Prompt - The number needed is how many lines in these entries contain "phase"; give it alone.

Stored data entries -
○ ○ ○ ○ ○

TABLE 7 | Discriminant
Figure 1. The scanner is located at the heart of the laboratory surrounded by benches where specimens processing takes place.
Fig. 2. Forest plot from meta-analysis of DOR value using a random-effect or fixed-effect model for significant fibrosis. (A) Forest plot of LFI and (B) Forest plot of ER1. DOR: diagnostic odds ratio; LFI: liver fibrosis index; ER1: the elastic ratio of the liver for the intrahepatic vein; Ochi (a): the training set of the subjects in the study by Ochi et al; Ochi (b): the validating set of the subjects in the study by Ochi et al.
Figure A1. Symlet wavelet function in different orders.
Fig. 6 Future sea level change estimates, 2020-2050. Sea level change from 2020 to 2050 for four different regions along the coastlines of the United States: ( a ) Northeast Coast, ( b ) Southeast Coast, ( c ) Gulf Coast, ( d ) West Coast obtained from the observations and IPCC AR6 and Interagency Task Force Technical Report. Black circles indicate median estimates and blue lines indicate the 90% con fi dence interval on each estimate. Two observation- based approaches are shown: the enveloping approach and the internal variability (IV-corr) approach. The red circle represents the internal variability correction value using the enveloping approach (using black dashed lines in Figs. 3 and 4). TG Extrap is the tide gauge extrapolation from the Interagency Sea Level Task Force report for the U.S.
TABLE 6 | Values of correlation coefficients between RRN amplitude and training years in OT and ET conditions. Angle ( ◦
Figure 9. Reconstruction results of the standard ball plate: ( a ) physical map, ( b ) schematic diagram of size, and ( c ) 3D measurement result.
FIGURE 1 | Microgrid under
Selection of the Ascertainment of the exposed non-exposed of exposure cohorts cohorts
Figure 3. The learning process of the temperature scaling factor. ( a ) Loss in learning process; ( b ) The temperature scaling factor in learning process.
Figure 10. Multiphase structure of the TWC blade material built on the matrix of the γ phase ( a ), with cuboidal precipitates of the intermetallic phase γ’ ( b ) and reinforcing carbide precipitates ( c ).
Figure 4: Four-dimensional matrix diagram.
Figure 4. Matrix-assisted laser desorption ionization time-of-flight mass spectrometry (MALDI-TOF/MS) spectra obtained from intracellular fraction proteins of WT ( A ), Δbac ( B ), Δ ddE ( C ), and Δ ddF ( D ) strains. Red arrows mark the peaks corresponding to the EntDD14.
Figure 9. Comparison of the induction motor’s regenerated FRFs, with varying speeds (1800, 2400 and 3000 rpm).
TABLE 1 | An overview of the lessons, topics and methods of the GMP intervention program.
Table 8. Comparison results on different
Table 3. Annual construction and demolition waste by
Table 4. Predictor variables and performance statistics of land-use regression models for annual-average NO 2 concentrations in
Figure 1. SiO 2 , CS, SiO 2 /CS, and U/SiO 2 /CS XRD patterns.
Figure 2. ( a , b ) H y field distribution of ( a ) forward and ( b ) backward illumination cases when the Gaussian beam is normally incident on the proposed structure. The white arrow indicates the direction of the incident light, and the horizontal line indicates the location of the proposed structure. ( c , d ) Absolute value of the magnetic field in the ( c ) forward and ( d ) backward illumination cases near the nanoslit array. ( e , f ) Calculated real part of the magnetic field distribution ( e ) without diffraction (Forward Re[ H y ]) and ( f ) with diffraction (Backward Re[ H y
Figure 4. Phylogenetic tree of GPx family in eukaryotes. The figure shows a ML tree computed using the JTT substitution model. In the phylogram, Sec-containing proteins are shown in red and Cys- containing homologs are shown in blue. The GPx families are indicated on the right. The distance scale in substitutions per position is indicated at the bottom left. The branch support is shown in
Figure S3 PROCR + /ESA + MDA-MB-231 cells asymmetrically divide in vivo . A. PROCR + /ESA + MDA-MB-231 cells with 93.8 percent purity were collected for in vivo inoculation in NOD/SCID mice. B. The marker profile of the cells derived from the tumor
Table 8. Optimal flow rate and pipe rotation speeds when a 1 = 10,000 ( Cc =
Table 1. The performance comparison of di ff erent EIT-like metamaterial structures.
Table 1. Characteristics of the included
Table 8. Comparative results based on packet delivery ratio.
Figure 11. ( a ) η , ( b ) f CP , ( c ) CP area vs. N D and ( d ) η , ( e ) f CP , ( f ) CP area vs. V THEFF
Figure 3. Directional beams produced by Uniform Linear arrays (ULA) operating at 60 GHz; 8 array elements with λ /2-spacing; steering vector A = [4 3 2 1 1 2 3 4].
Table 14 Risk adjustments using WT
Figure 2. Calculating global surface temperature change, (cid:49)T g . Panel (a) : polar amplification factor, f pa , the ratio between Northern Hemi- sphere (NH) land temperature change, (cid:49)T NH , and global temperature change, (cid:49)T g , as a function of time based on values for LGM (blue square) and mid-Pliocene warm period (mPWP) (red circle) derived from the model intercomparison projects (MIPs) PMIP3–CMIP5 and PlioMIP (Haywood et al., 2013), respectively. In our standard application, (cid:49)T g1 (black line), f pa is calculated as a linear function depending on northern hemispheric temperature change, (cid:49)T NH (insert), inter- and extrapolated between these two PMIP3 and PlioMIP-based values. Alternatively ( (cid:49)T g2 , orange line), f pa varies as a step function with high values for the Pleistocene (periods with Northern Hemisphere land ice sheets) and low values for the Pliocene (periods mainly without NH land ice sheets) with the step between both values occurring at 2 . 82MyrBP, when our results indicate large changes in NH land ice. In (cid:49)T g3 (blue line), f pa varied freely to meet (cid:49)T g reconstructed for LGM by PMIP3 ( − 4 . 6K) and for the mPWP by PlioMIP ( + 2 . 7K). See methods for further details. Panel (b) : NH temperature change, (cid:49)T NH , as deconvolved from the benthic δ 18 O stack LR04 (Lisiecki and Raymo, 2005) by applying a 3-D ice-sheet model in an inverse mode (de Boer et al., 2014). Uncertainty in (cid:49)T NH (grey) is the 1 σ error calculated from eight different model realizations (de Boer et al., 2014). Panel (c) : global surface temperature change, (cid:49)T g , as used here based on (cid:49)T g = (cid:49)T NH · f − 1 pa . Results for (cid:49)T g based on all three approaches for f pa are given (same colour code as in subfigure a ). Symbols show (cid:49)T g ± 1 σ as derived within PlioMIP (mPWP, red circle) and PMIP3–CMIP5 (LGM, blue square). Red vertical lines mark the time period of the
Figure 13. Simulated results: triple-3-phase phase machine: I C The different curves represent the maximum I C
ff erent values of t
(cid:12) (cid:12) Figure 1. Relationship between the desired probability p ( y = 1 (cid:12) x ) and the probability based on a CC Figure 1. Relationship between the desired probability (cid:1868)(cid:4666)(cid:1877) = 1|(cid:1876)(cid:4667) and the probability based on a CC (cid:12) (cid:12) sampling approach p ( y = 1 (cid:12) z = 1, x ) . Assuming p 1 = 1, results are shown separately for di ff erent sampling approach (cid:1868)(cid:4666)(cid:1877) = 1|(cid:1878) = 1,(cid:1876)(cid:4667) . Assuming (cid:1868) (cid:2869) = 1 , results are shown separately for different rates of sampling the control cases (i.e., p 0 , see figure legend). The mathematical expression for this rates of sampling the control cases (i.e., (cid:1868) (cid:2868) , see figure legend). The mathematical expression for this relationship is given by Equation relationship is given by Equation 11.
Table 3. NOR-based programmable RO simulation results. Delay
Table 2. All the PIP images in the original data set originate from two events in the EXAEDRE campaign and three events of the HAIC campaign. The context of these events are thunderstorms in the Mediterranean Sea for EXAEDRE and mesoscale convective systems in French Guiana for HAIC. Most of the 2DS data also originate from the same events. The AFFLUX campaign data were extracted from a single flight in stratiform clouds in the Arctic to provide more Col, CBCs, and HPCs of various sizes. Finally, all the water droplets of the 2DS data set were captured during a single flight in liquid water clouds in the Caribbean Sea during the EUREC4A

○ ○ ○ ○ ○

Answer - 2